Given the opinions of Dr. Hufft and Dickey as to Claimant’s degree of impairment and Lala and Wright as to her potential for em-ployability based on their examination of reports concerning her physical condition, there is likewise substantial and competent evidence that an employer could reasonably be expected to hire Claimant despite her age, educational level, degree of physical impairment, and vocational aptitude. Lala ■ and Wright specifically reference these limitations in arriving at the conclusion that Claimant is employable and hence not totally disabled.

In this first step, having disregarded evidence unfavorable to the award, we cannot conclude that the award was without substantial and competent evidence to support it.

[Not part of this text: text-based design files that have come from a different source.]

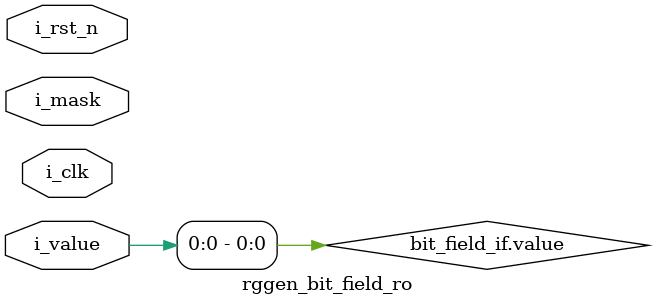
<source format=sv>
module rggen_bit_field_ro #(
  parameter int WIDTH = 8
)(
  input logic                   i_clk,
  input logic                   i_rst_n,
  rggen_bit_field_if.bit_field  bit_field_if,
  input logic [WIDTH-1:0]       i_mask,
  input logic [WIDTH-1:0]       i_value
);
  assign  bit_field_if.read_data  = i_value & i_mask;
  assign  bit_field_if.value      = i_value;
endmodule

</source>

*913Therefore, we turn to the second step of our review, in which we consider opposing, unfavorable evidence in deciding whether the award is against the overwhelming weight of the evidence. In arguing that it was, Claimant asserts that “[a]l1 of the medical and expert evidence presented, with the exception of Mr. Lala’s opinion, concluded that [Claimant] was permanently total [sic] disabled and unable to compete in the open labor market.” As can be seen from our discussion in the first step of our review, this is simply not the case. Indeed, the evidence presented by Dr. Mohsen and Swearingin would support a finding that Claimant is totally and permanently disabled. However, the testimony and evidence to the contrary summarized in the first step of our review presented a credibility and weight of the evidence question to the ALJ. The ALJ found the Respondents’ evidence to be credible, as did two of the three Commission members. Given this consistency and the clear wealth of evidence supporting the award, we will not disturb the Commission’s award because we cannot say that it is against the overwhelming weight of the evidence.

We affirm the Final Award Allowing Compensation.

MONTGOMERY, C.J., and PARRISH, J., concur.

. Claimant’s confusion over the proper standard of review is not entirely unjustified, given the variety of sources which state it. The key language she incorporates into her first point is derived from the statute, § 287.495, RSMo 1994. However, appellate courts have developed "certain well-established principles" from the statute and Mo. Const. art. V, § 18. See Pullum v. Hudson Foods, Inc., 871 S.W.2d 94, 96 (Mo.App. 1994). Appellate courts have molded these principles into the two-step standard of review we state below.